I did load the bridge onto the tractor and went around the barn lot. I made a stop to try and mess with a piece of culvert to use as a down spout so the water will quit digging a channel but the culvert was too heavy to hold up and then try and rearrange rocks under it. I tried a few times and then just gave up, I am going to have to have help to fix that problem. When I got to the old spring culvert crossing I dumped the bridge off of the tractor bucket and went down into the spring to move some rocks. I want the banks of the spring to dry out so I need to stop all backed up water. I removed about 12 rocks out of the stream flow to let it flow easier. Since I was there I started to dig out the footings for the Rastra with the tractor. I did that on both side of the 16’ gate. The culvert is 20’ long so I am going to set the Rastra 18’ apart and it is about 8” wide so the culvert will stick out a few inches on both ends. I used the extra dirt to build up the berm alongside the fence. I need to get that berm up about two feet so the back spring runoff cannot flood the barn lot again. Once that was done I did go put the bridge in place but it is only eight feet long and there was only a couple of places that it could bridge the gap. I placed it and hoped for the best.
Before I could let the sheep onto the back hillside I needed to make the rounds of the fence. I walked the entire length of the outer fence. I had to fix about six spots that were guaranteed to let the sheep out. Now just because I have fixed those spots it does not mean the sheep are contained. Honestly, they always seem to find a way out eventually. A couple of hours later I did spot the sheep on the back hillside.

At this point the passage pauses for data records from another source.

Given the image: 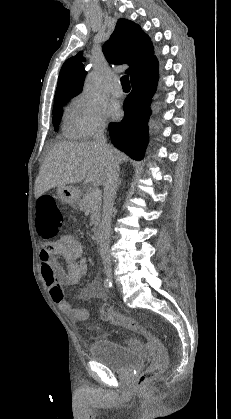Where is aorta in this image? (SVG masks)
I'll use <instances>...</instances> for the list:
<instances>
[{"label":"aorta","instance_id":"obj_1","mask_svg":"<svg viewBox=\"0 0 231 419\" xmlns=\"http://www.w3.org/2000/svg\"><path fill=\"white\" fill-rule=\"evenodd\" d=\"M100 75L97 72H92L88 75L84 83L83 92L87 96H93L99 89Z\"/></svg>","mask_w":231,"mask_h":419}]
</instances>
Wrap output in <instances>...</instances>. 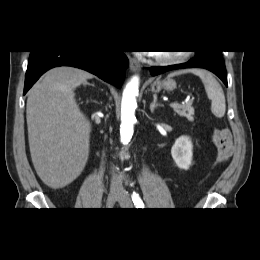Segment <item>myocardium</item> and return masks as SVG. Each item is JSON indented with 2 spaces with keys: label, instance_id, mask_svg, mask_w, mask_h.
I'll return each mask as SVG.
<instances>
[{
  "label": "myocardium",
  "instance_id": "myocardium-1",
  "mask_svg": "<svg viewBox=\"0 0 260 260\" xmlns=\"http://www.w3.org/2000/svg\"><path fill=\"white\" fill-rule=\"evenodd\" d=\"M184 58L183 54H156L154 60L161 65H170L181 61Z\"/></svg>",
  "mask_w": 260,
  "mask_h": 260
}]
</instances>
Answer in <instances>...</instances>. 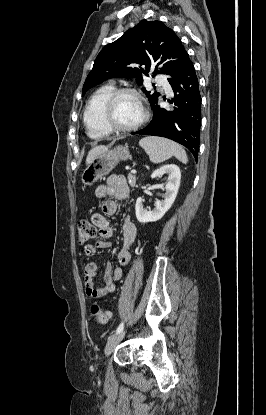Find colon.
Masks as SVG:
<instances>
[{"instance_id": "5ec220e1", "label": "colon", "mask_w": 266, "mask_h": 415, "mask_svg": "<svg viewBox=\"0 0 266 415\" xmlns=\"http://www.w3.org/2000/svg\"><path fill=\"white\" fill-rule=\"evenodd\" d=\"M97 232L96 226L87 220H82L78 224V242L81 245L87 244ZM91 316L97 323H107L110 319V313L98 304H93L90 308Z\"/></svg>"}]
</instances>
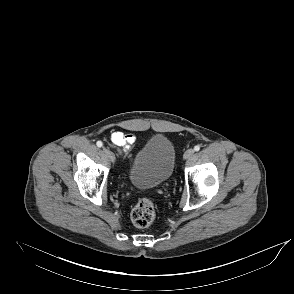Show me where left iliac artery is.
<instances>
[{"instance_id": "left-iliac-artery-1", "label": "left iliac artery", "mask_w": 294, "mask_h": 294, "mask_svg": "<svg viewBox=\"0 0 294 294\" xmlns=\"http://www.w3.org/2000/svg\"><path fill=\"white\" fill-rule=\"evenodd\" d=\"M194 150H195V151H199V150H200V146H199V145H196V146L194 147Z\"/></svg>"}]
</instances>
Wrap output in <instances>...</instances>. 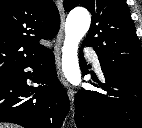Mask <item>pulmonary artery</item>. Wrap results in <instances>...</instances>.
Listing matches in <instances>:
<instances>
[{
  "label": "pulmonary artery",
  "mask_w": 142,
  "mask_h": 128,
  "mask_svg": "<svg viewBox=\"0 0 142 128\" xmlns=\"http://www.w3.org/2000/svg\"><path fill=\"white\" fill-rule=\"evenodd\" d=\"M85 54L87 56H89V58L93 62L94 67L96 68V70L101 73L100 62L98 60V57H97L95 51L92 50L91 48H85Z\"/></svg>",
  "instance_id": "obj_1"
}]
</instances>
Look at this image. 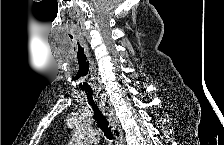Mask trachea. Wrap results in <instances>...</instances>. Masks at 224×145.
I'll return each mask as SVG.
<instances>
[{"instance_id":"3493384b","label":"trachea","mask_w":224,"mask_h":145,"mask_svg":"<svg viewBox=\"0 0 224 145\" xmlns=\"http://www.w3.org/2000/svg\"><path fill=\"white\" fill-rule=\"evenodd\" d=\"M77 55H81L80 53V48L78 45V53ZM79 60V67H78V78L82 81L83 86L81 85V90L85 92L87 99L89 101V104L91 105L94 114H95V119L100 126L101 130L103 131L104 135L106 136L107 139L112 140L113 135L111 132V129L108 126V121L106 117L103 115L101 110L99 109V106L97 102L94 100V92L91 88L90 81H89V64L85 58H82Z\"/></svg>"}]
</instances>
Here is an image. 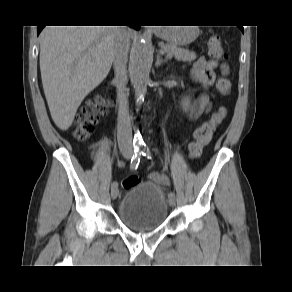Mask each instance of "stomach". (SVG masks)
<instances>
[{"label":"stomach","mask_w":292,"mask_h":292,"mask_svg":"<svg viewBox=\"0 0 292 292\" xmlns=\"http://www.w3.org/2000/svg\"><path fill=\"white\" fill-rule=\"evenodd\" d=\"M198 33L197 27H166L156 34L169 44L183 46L194 41Z\"/></svg>","instance_id":"stomach-1"}]
</instances>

The bridge location was less than ideal so I told Annmarie I should build another bridge. I have a lot of scrap lumber I purchased last year as a lot, it was made up of old discarded, broken or twisted lumber. I got a great price and they delivered it! I took a fairly twisted pressure treated 6×6 that was 20’ long and cut it in half and cut two foot sections of 2×6 lumber as decking, moved it all over to the creek with the tractor and found a crossing near where they normally cross. I could not install it on the angle they like because I would need about another 5’ to bridge the gap on a diagonal. I figured it was close enough. Annmarie fed me the pieces and since I am out of 3” screws I just did it the old fashioned way with long nails. I like to fence with a shingle axe. This tends to make people nervous when I am hammering in stuff with an axe and Annmarie was no exception when she had to stand on the boards. I did not hit her or me. It only took about an hour from start to finish and the bridge is absolutely solid!! I think if I lift it another ten inches on each end the spring runoff wont even touch it. I may have to make a little ramp for the lambs to get onto it. That can wait until later in the summer. Annmarie and I both appreciate it, much easier than climbing down into the stream bed and back out the other side. My twenty minutes outside project took me about four hours total!